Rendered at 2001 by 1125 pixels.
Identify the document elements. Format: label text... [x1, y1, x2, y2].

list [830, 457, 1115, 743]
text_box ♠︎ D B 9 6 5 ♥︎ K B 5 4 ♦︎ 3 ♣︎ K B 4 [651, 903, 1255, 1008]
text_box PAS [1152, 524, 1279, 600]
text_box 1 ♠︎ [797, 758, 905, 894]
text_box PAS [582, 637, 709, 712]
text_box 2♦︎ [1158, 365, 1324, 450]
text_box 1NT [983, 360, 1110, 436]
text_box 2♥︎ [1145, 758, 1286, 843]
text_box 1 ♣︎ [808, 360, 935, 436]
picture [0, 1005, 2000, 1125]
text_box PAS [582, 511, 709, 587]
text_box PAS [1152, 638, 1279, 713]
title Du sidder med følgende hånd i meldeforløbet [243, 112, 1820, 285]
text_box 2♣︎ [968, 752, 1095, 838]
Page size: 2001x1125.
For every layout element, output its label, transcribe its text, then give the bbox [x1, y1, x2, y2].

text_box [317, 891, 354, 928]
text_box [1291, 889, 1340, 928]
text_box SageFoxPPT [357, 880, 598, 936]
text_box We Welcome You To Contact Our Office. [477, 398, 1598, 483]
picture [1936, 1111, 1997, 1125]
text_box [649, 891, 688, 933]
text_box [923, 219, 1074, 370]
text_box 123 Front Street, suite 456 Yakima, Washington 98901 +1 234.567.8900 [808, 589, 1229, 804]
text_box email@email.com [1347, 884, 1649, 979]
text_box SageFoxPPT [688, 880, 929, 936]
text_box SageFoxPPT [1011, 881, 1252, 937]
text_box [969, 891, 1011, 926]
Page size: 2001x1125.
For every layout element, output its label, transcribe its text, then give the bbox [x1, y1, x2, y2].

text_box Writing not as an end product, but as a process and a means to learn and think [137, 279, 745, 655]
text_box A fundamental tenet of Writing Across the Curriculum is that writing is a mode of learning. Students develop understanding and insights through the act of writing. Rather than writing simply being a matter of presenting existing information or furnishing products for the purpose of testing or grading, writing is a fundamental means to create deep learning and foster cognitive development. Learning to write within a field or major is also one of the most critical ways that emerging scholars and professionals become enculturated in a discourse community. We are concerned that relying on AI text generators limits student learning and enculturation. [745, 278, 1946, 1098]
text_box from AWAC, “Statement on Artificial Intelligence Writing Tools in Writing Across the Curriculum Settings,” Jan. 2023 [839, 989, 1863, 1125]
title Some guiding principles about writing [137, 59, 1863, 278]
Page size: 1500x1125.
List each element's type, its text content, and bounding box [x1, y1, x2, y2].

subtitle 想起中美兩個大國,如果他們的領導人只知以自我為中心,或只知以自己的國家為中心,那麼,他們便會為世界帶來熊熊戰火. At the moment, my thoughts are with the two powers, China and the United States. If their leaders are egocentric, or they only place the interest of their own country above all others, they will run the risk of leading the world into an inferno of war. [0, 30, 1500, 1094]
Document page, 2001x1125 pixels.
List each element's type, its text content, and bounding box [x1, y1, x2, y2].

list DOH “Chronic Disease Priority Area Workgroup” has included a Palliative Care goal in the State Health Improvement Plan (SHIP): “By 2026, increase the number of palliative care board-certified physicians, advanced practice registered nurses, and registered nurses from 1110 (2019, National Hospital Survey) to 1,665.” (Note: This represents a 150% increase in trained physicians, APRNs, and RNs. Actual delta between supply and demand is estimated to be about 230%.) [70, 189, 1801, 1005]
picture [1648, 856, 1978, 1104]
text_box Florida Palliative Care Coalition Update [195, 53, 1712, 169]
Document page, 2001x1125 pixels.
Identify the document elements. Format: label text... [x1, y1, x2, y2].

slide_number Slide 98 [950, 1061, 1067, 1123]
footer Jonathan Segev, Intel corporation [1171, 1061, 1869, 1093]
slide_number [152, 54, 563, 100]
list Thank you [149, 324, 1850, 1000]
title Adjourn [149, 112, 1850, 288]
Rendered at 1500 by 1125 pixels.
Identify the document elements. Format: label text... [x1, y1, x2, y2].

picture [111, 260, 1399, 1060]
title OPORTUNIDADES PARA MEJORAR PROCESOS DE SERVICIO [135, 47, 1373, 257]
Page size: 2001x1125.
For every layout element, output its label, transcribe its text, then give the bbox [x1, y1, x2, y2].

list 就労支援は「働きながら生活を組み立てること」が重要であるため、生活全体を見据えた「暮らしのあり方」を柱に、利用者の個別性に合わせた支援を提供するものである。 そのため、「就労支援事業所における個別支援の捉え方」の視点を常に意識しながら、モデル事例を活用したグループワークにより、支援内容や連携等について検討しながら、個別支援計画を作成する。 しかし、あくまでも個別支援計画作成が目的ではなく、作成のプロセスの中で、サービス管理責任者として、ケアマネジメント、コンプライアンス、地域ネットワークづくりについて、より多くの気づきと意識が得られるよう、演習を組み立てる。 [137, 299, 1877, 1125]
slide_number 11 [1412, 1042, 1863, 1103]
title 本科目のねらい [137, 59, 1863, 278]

______________________________

AIM OF THE EXERCISE => Look through the listing above and copy each line with the word "Rendered" in it.

ANSWER TO THIS TASK =>
Rendered at 2001 by 1125 pixels.
Rendered at 1500 by 1125 pixels.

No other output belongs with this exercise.